Activists seek criminal charges in Iditarod dog death

Human cruelty

The asphyxiation death of a dog dropped from the Iditarod Trail Sled Dog Race has outraged animal rights activists who have long criticised the 1,000-mile race as cruel.

People for the Ethical Treatment of Animals is urging Alaska prosecutors to file cruelty charges against those responsible for the death of 5-year-old Dorado, who died last week after being buried by drifting snow at a checkpoint during severe wind.

Horrifying death

“It’s a horrifying death, and we feel it was totally preventable,” People for the Ethical Treatment of Animals (PETA)  cruelty caseworker Kristin Simon said yesterday.

It was the first Iditarod dog death since 2009, when six dogs died, Iditarod chief veterinarian Stuart Nelson said. The dog was found dead Friday morning 418 kilometers from the finish line.

Check-out

Dorado and other dropped dogs were last checked about 3 am local time that day.
The death was discovered as much as five hours later, according to race spokeswoman Erin McLarnon.

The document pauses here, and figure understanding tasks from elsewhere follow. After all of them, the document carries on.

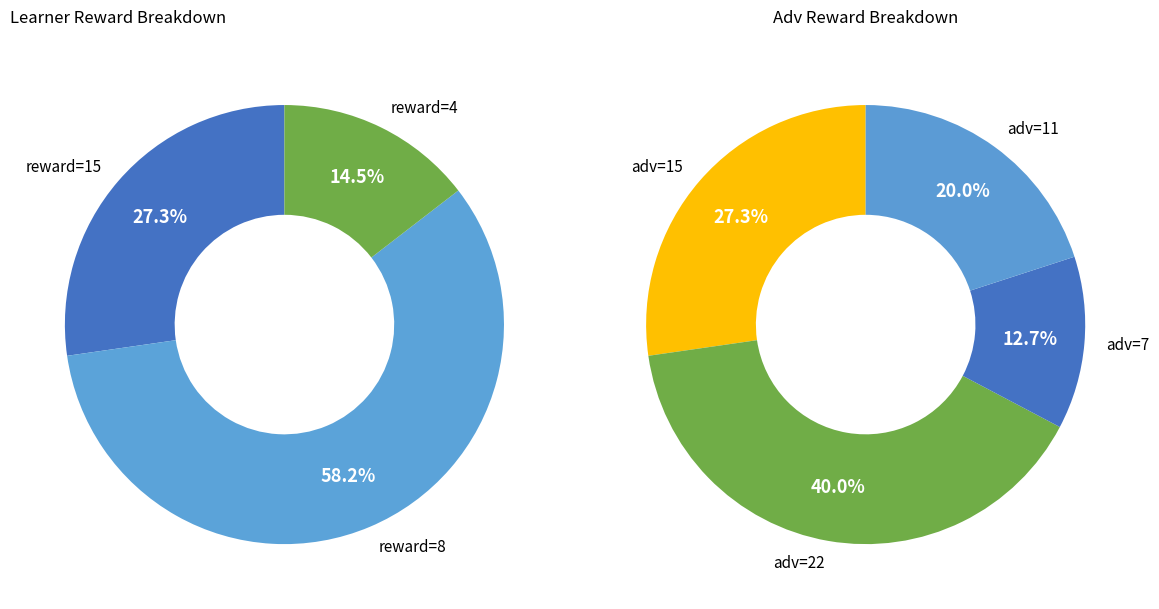

The 9 slice represents 1% of the pie. True or false?

False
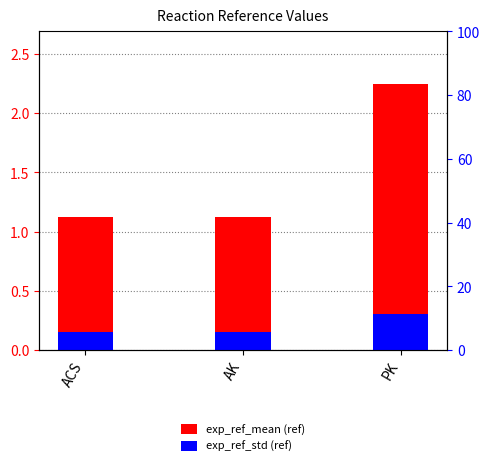

At which label does exp_ref_mean (ref) reach its minimum?

ACS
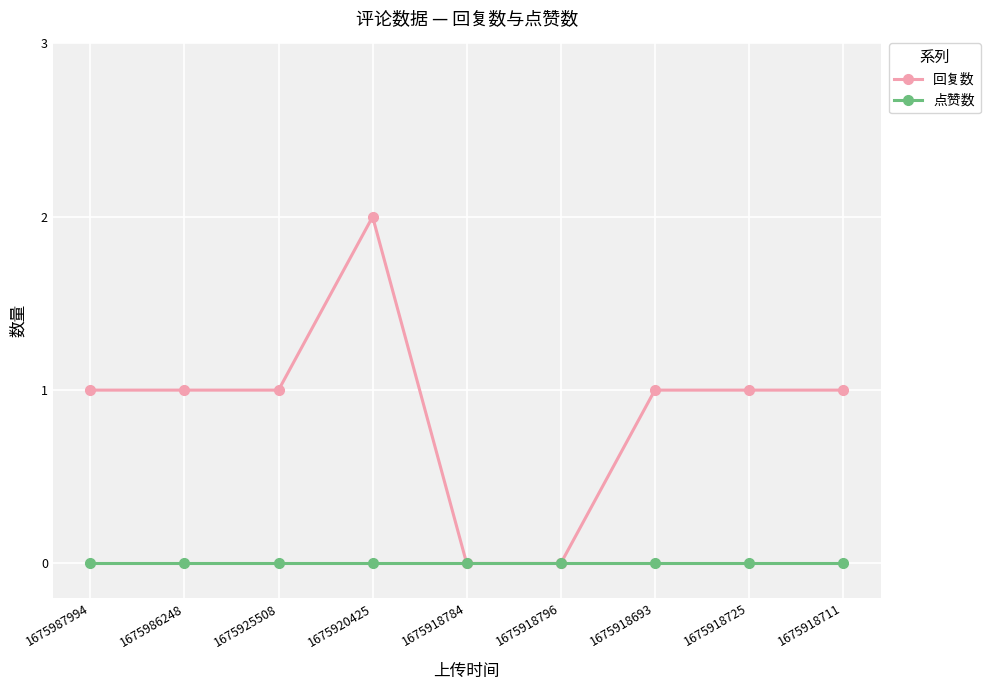

How many lines are shown in the chart?

2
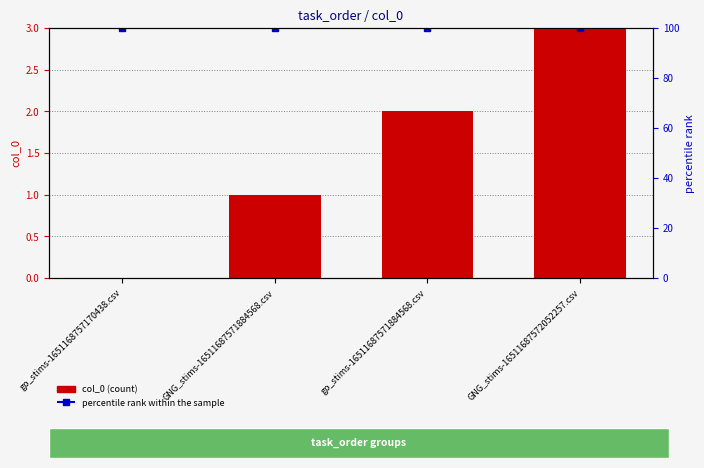

List the series in order of their overall mean, lowest first.

col_0 (count), percentile rank within the sample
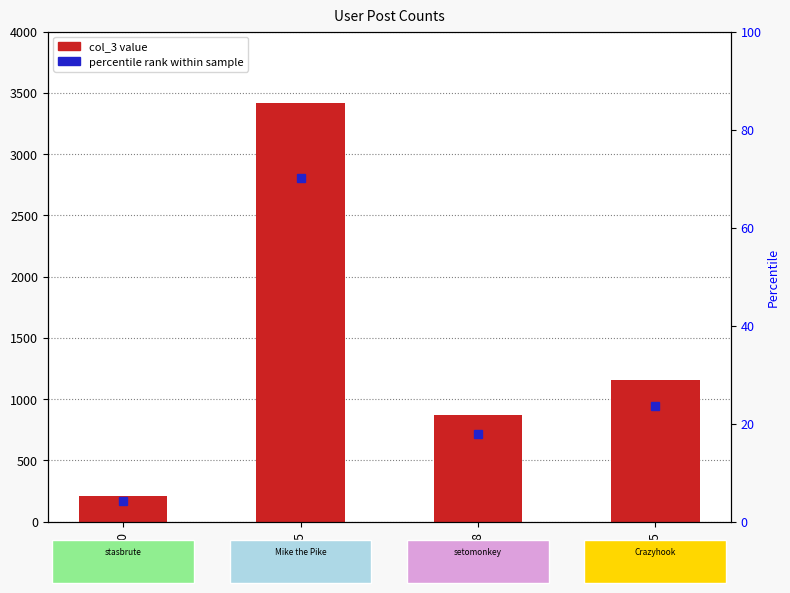

What is the change in value from 42620 to 42675?

+948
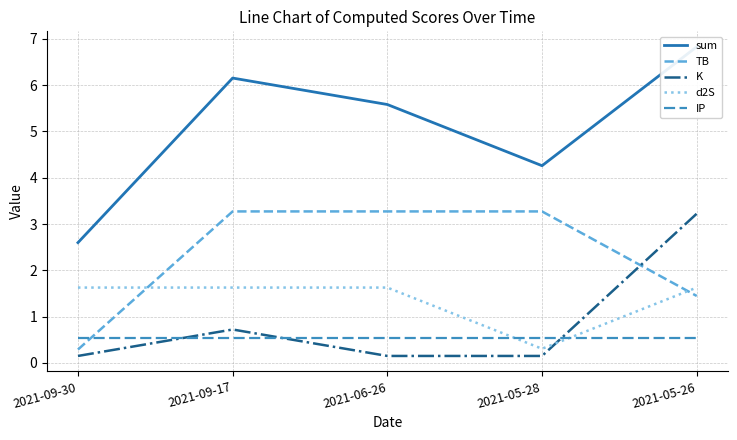

How many intersections are there between d2S and TB?

2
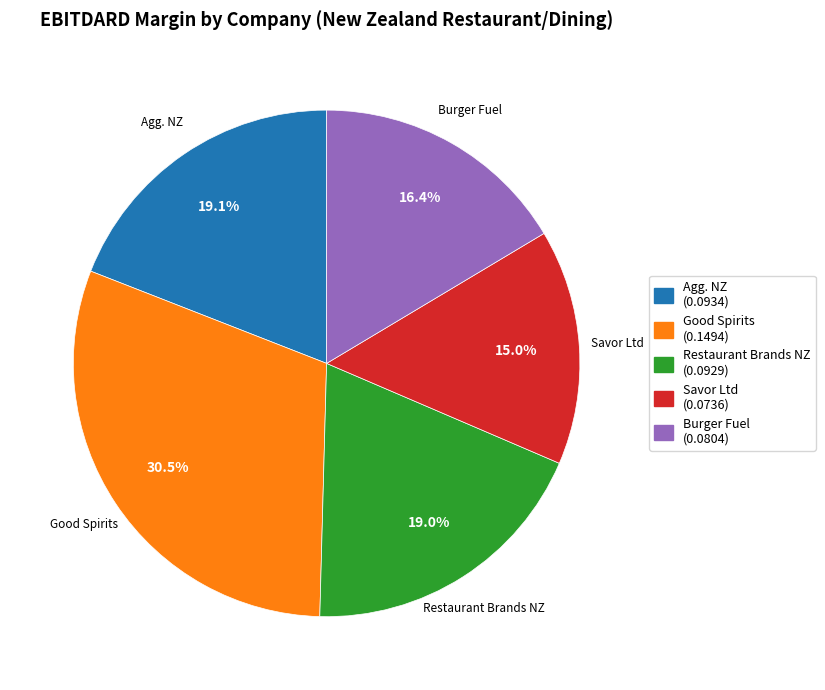

Does any single category account for the majority?

No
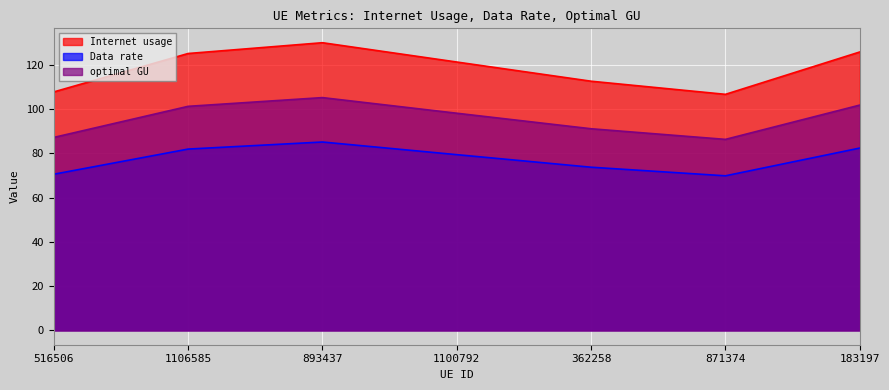

At which label is Internet usage closest to 118?

1100792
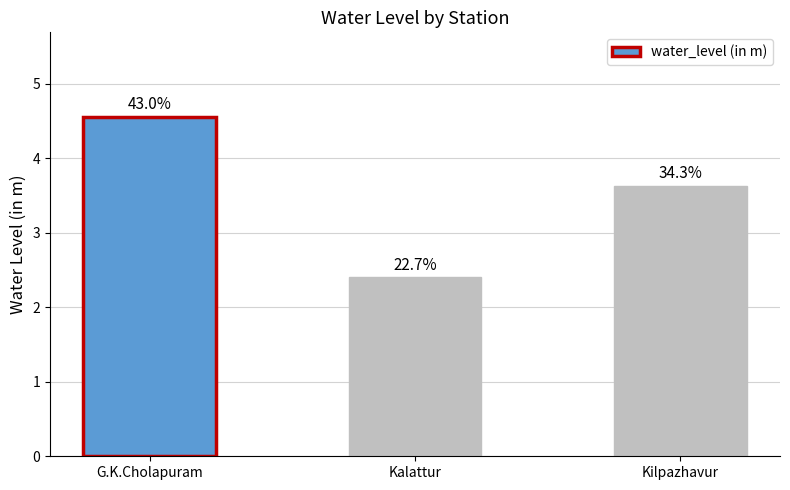

What is the difference between the values at Kilpazhavur and G.K.Cholapuram?

0.9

McLarnon referred further questions to Iditarod race officials, who didn’t immediately return phone calls to the Associated Press seeking comment but sent an email response to the AP on Tuesday night.

“Iditarod does not engage in any dialogue which involves PETA,” the statement said.

Dropped from race

Dorado belonged to the team of Iditarod rookie Paige Drobny. The dog was dropped from the race March 11 and was being held in a lot set up to care for dogs left behind because of illness, injury, or tiredness.

Dorado was removed from the race March 11 because he was moving stiffly, according to a blog posted on the website for the Squid Acres Kennel run by Drobny and her husband. Iditarod officials have said Dorado was otherwise healthy.
Race continued

Drobny, 38, continued in the race with the rest of her team, finishing on Thursday in 34th place. Drobny’s husband, Cody Strathe, said the couple has asked race organizers to implement new protocols on how dropped dogs are cared for.

Strathe said changes sought from the Iditarod Trail Committee include boosting the number of helpers at checkpoints to check on dogs more often, providing adequate shelter and increasing the number of flights to get the dogs out more luickly.